Data records:
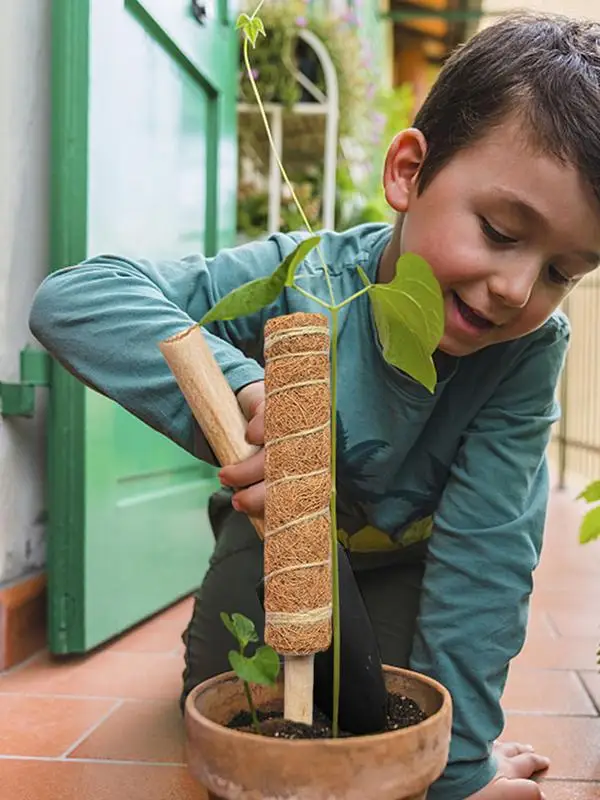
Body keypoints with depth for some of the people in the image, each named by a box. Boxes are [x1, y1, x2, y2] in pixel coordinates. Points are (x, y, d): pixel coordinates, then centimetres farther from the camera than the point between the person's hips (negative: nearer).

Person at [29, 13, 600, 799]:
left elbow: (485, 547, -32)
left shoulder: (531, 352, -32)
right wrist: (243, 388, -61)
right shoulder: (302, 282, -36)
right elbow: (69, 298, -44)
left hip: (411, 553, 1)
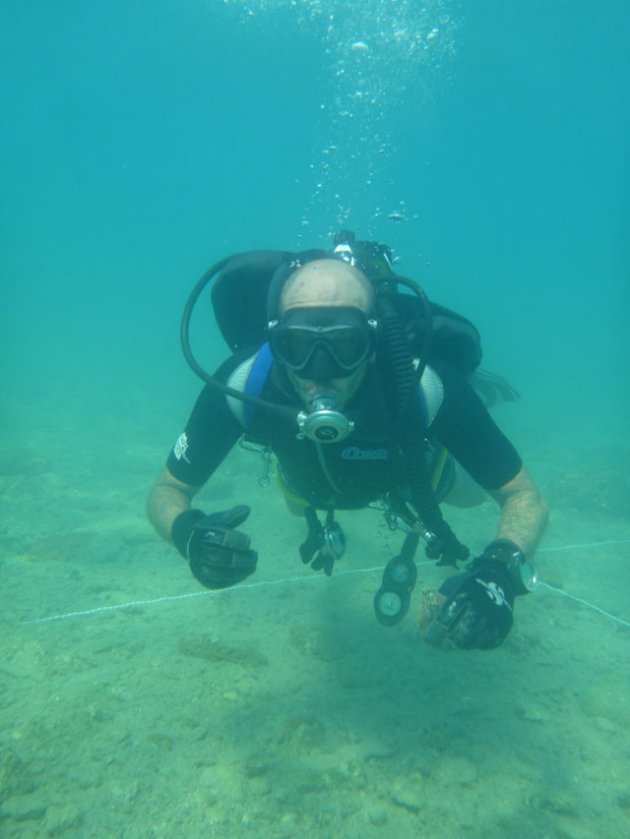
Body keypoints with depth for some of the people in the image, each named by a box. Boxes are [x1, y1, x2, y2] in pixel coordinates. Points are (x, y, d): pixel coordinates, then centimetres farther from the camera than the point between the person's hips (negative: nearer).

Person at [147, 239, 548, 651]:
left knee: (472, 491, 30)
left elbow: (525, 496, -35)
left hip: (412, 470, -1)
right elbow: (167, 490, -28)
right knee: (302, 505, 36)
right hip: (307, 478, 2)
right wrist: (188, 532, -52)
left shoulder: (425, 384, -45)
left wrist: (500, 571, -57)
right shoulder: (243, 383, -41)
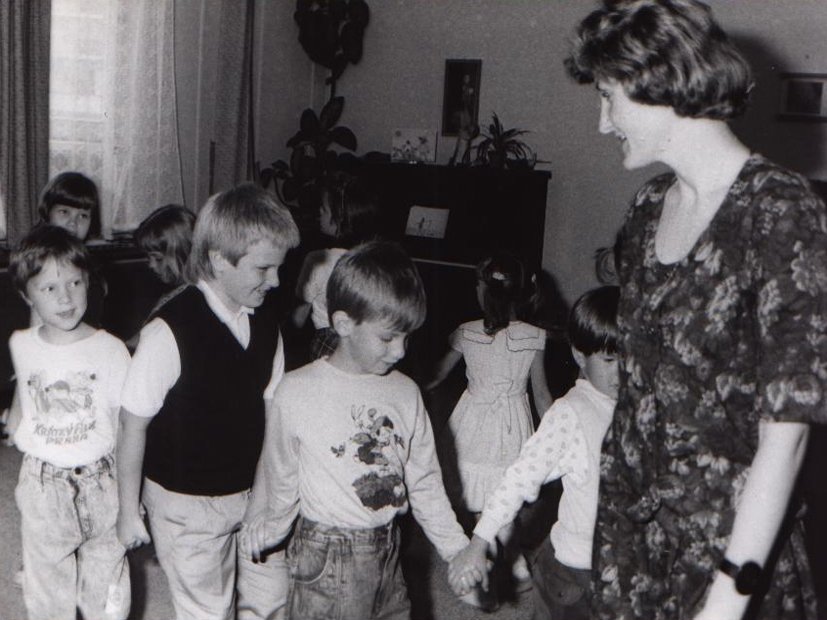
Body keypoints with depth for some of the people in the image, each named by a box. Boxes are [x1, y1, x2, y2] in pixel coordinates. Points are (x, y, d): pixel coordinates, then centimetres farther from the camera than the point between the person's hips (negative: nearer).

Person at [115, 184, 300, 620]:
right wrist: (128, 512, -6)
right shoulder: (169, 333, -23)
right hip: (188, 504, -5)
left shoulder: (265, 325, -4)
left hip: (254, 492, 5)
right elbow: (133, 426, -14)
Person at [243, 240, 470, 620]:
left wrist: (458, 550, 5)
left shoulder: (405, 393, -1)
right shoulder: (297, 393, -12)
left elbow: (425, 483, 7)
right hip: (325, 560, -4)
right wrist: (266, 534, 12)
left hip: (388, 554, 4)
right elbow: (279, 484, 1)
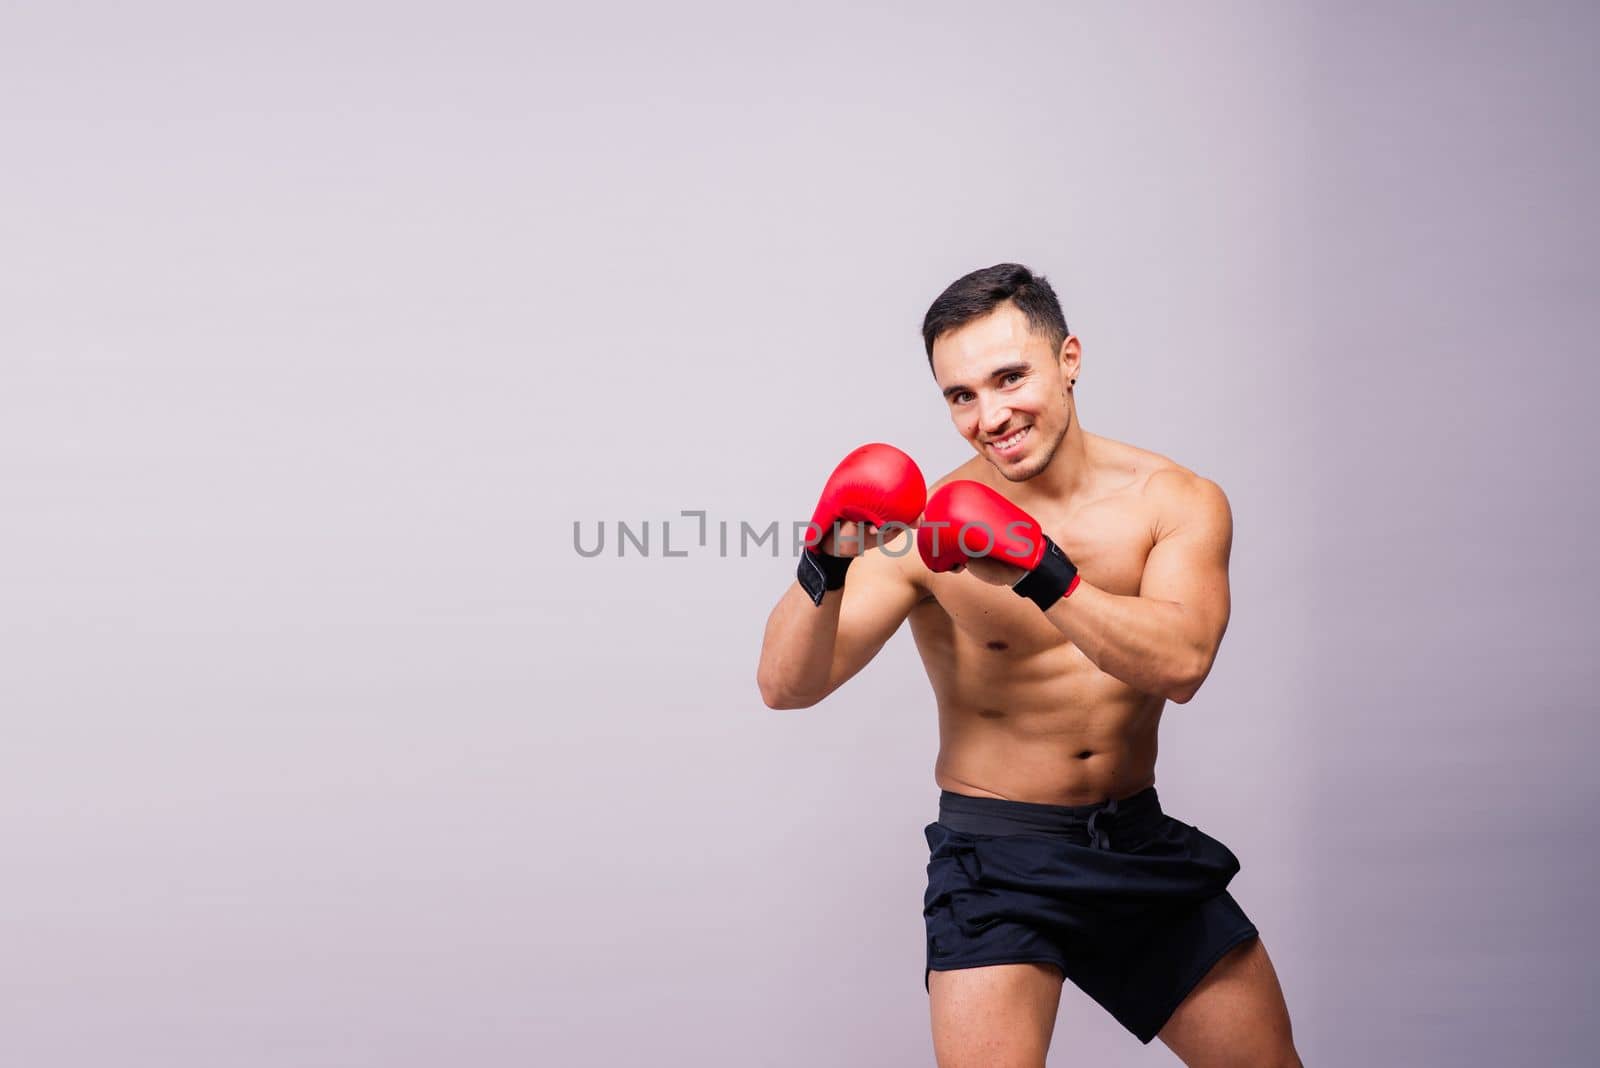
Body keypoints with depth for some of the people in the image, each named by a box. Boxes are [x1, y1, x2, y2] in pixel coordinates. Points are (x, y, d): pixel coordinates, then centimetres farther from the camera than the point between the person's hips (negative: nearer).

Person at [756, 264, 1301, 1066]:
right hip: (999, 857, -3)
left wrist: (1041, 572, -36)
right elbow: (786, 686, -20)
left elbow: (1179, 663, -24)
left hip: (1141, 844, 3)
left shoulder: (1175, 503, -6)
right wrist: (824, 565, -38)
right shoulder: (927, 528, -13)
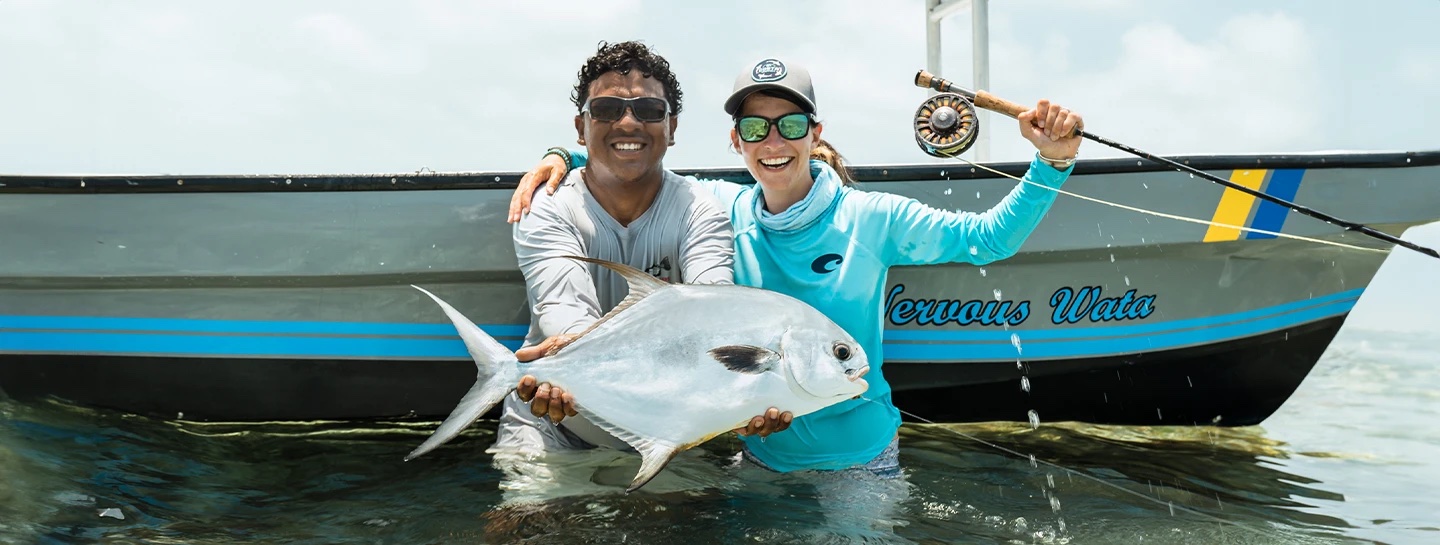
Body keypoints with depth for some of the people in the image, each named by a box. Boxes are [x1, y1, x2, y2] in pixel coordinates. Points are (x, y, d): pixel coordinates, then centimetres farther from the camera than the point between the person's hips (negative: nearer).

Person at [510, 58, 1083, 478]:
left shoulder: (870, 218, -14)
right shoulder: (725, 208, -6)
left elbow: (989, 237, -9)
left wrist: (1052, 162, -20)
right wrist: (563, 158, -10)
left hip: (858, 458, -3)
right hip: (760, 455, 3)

Exercise objective: Search the records for the word "wrist". Copy each line where it appears.

Solution for this task:
right wrist: (243, 388, -61)
right wrist: (188, 532, -52)
left wrist: (500, 571, -57)
right wrist: (128, 512, -6)
left wrist: (458, 550, 5)
right wrist: (266, 534, 12)
left wrist: (1041, 572, -36)
right wrist: (824, 565, -38)
left wrist: (1052, 162, -20)
right wrist: (563, 158, -10)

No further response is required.